#### [Extract provided]
*-*-*

The transfer transistor TG may transfer charges generated in the photoelectric conversion region PD to the floating diffusion region FD in response to the transfer control signal TS being applied to a gate terminal. The floating diffusion region FD may receive and accumulate charges generated in the photoelectric conversion region PD. The drive transistor DX may be controlled according to an amount of photocharges accumulated in the floating diffusion region FD.

The reset transistor RX may periodically reset charges accumulated in the floating diffusion region FD when a reset control signal RS is applied. A drain electrode of the reset transistor RX may be connected to the floating diffusion region FD, and a source electrode of the reset transistor RX may be connected to a power supply voltage VDD. When the reset transistor RX is turned on, the power supply voltage VDD connected to the source electrode of the reset transistor RX may be applied to the floating diffusion region FD. Therefore, when the reset transistor RX is turned on, the charges accumulated in the floating diffusion region FD may be discharged and the floating diffusion region FD may be reset.

The drive transistor DX may serve as a source follower buffer amplifier. The drive transistor DX may amplify a potential change in the floating diffusion region FD and output the same to an output line Vout.

The selection transistor SX may select unit pixels PX read in units of rows. When the selection transistor SX is turned on by a selection control signal SEL applied to a gate terminal, a power voltage VDD may be applied to a drain electrode of the drive transistor DX.

*-*-*

#### [Input data]

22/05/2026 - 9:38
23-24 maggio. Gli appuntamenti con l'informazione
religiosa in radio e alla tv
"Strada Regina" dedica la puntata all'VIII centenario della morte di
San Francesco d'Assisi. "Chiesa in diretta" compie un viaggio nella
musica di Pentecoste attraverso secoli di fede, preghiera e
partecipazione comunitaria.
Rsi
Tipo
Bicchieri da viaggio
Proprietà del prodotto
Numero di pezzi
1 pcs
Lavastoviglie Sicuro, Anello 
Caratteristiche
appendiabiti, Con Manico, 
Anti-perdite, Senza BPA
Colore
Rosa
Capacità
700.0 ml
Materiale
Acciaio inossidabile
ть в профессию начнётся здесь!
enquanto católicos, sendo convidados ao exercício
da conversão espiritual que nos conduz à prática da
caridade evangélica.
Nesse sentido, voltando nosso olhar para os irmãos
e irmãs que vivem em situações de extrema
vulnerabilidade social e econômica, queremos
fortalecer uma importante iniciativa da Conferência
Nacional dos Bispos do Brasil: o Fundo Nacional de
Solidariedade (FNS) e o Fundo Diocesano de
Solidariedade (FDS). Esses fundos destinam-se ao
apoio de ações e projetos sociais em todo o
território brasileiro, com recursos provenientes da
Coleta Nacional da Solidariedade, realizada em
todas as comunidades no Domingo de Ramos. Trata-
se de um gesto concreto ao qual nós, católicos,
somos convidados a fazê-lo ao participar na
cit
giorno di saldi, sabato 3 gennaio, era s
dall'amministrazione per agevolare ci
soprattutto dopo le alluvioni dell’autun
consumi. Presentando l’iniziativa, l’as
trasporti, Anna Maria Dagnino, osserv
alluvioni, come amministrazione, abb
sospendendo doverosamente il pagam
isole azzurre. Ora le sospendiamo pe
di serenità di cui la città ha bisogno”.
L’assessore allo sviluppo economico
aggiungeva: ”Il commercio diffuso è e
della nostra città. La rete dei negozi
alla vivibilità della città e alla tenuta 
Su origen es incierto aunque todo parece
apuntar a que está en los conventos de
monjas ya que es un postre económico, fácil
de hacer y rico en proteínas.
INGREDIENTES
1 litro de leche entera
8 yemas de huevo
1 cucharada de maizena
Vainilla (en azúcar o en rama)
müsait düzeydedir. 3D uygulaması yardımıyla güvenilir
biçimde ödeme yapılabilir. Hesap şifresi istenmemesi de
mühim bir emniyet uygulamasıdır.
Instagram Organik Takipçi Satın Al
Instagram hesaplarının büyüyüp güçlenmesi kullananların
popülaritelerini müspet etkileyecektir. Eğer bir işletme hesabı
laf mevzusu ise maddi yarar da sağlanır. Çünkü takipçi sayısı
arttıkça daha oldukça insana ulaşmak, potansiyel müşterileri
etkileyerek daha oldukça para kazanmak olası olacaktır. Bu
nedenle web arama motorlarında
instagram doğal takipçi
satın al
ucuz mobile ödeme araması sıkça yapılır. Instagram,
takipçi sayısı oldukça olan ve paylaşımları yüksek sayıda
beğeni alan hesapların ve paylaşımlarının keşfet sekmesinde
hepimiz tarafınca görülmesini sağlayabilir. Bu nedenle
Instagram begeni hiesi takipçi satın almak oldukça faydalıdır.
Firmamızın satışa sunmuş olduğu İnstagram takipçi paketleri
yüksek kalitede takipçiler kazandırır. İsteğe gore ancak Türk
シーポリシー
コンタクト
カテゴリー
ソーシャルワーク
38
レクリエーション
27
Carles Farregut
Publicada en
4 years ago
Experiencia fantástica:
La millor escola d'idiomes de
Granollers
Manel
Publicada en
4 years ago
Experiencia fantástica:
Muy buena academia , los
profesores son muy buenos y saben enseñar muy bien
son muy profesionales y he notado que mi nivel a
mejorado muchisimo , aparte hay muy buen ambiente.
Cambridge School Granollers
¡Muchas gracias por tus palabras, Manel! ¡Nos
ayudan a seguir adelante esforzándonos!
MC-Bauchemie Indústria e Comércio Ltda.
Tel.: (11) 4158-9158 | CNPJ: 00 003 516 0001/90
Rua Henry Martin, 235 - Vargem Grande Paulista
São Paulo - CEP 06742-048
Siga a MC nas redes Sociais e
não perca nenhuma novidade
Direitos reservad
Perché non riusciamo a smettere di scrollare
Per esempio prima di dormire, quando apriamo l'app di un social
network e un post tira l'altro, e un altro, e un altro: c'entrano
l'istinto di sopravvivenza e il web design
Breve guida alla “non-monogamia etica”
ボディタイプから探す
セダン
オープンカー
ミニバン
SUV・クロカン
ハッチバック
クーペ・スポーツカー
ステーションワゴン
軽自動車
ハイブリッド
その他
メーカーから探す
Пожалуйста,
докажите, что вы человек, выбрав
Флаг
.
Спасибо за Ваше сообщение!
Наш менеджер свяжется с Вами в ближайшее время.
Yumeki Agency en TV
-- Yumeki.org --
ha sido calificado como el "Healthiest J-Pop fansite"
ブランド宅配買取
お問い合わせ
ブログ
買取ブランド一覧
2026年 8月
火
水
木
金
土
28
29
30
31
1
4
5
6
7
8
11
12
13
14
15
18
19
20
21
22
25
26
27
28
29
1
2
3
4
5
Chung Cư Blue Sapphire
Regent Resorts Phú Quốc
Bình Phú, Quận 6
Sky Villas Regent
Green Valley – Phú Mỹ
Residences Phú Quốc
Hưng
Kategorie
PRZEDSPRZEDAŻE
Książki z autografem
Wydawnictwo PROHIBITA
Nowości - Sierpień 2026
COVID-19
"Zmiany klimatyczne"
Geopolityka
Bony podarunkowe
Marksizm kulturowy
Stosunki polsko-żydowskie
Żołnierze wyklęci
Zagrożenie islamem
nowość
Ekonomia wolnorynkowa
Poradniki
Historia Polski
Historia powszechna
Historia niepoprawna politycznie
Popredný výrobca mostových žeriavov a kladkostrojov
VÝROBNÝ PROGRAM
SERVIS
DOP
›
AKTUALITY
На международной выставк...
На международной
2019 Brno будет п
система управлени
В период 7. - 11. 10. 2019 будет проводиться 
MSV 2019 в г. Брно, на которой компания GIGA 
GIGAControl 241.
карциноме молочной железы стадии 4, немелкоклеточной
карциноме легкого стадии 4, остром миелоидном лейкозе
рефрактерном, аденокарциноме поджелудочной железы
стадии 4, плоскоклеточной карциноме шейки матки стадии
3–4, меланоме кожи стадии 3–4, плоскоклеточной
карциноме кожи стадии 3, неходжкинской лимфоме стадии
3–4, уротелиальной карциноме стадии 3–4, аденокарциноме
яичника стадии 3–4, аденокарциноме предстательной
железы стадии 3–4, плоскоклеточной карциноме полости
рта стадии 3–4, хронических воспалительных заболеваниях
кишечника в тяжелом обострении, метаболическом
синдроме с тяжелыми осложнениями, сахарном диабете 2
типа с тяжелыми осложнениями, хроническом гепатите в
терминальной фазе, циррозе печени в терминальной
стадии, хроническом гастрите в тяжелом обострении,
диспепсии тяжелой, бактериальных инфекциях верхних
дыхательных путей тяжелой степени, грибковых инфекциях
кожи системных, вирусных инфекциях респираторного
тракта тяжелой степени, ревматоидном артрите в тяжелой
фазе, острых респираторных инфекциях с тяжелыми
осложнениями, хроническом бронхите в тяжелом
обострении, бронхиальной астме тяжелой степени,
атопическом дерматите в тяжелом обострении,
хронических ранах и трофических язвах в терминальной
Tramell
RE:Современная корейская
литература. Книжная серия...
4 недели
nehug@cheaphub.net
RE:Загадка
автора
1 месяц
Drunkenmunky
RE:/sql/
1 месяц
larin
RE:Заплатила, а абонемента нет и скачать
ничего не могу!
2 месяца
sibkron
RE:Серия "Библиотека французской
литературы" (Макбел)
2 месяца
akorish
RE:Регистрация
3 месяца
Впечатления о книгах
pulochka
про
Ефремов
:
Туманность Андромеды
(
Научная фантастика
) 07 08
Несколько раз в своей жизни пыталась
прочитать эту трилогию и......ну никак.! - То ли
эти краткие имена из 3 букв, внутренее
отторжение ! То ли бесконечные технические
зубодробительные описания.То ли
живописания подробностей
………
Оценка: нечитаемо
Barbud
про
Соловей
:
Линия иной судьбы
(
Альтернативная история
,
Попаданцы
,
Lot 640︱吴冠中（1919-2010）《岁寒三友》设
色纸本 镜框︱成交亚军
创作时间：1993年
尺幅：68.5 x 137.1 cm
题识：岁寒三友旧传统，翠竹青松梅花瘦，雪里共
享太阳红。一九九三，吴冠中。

*-*-*

#### [Explore the material]
[1] Reproduce the part of the pixel circuit passage between "The selection transistor SX may" and "drive transistor DX.", inclusive.
[2] Using the pixel circuit passage, decide whether each statement agrees with it. Answer yes or no for each, quoting the deciding words exactly.
(a) The source electrode of the reset transistor RX is connected to the power supply voltage VDD.
(b) The selection transistor SX is turned on by the reset control signal RS.
(c) The drive transistor DX serves as a source follower buffer amplifier.

#### [Answers for each item]
[1]
The selection transistor SX may select unit pixels PX read in units of rows. When the selection transistor SX is turned on by a selection control signal SEL applied to a gate terminal, a power voltage VDD may be applied to a drain electrode of the drive transistor DX.

[2]
(a) Yes: "a source electrode of the reset transistor RX may be connected to a power supply voltage VDD"
(b) No: "When the selection transistor SX is turned on by a selection control signal SEL applied to a gate terminal"
(c) Yes: "The drive transistor DX may serve as a source follower buffer amplifier."